[Try it]
Pull out every line below that contains the word "first", and copy each one without changes.

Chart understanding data
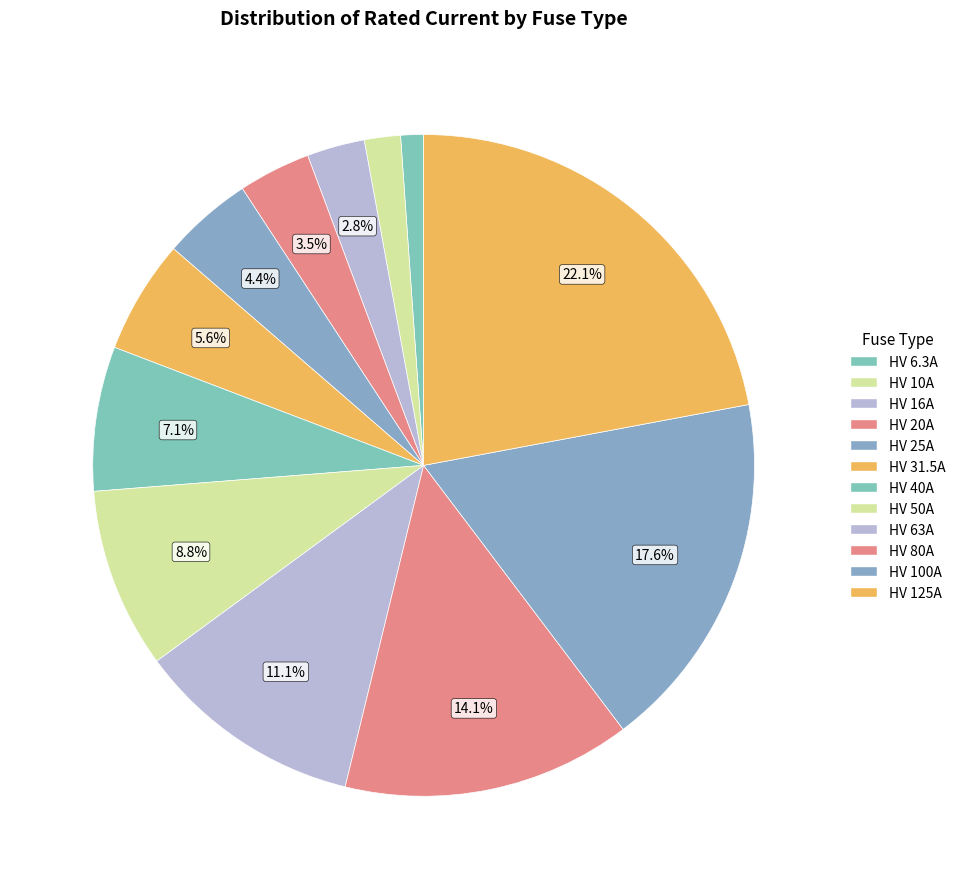

What percentage is the HV 10A slice, to the nearest percent?

2%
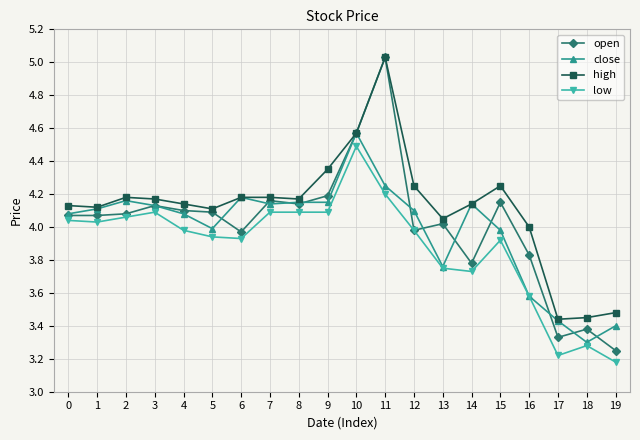

Where is the first local minimum for close?

5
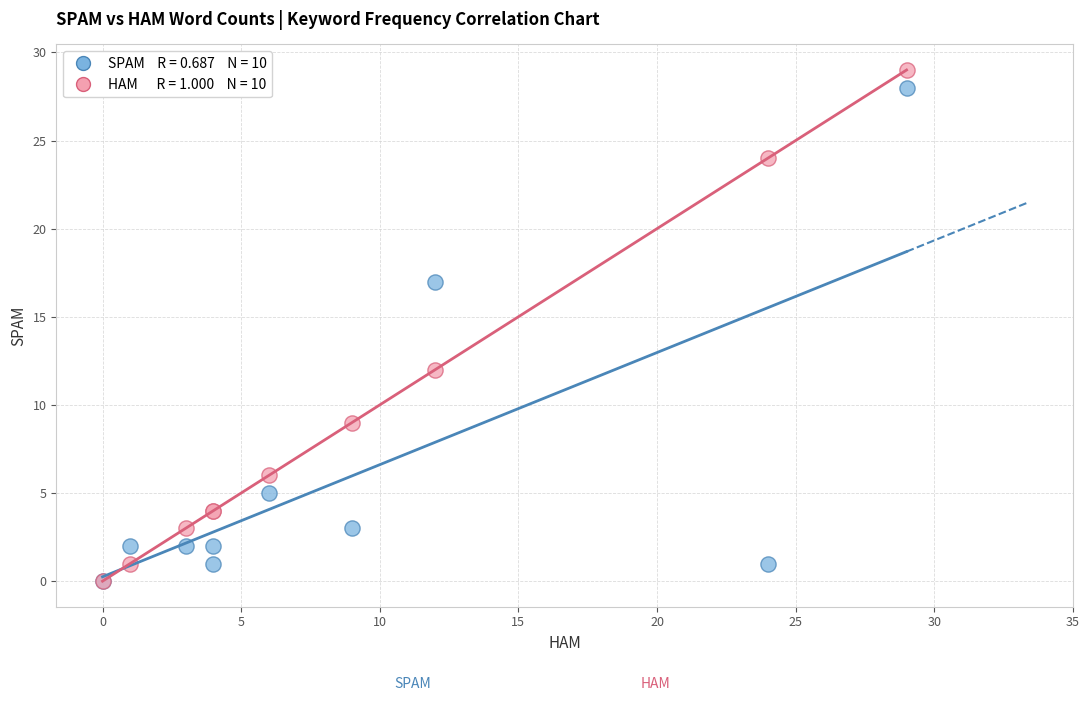

Across all series, what Y value is closest to 14?

12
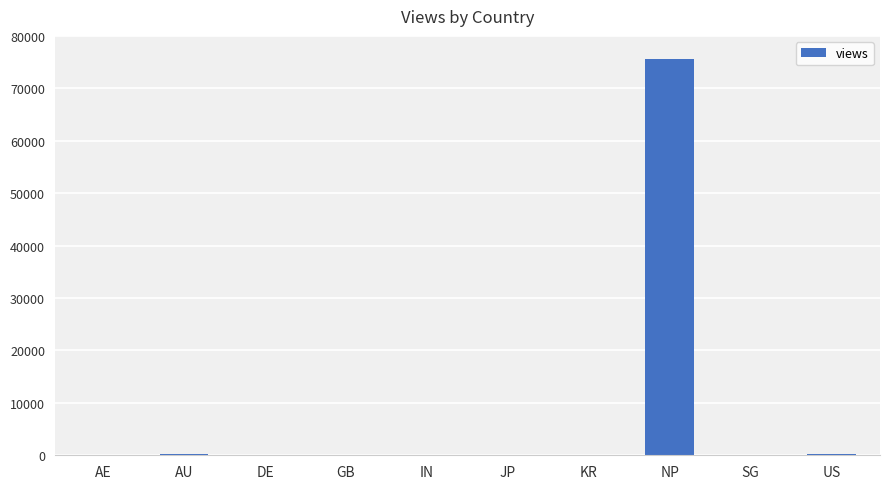

At which label does the data first exceed 92?

AU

[Exercise response]
Where is the first local minimum for close?
At which label does the data first exceed 92?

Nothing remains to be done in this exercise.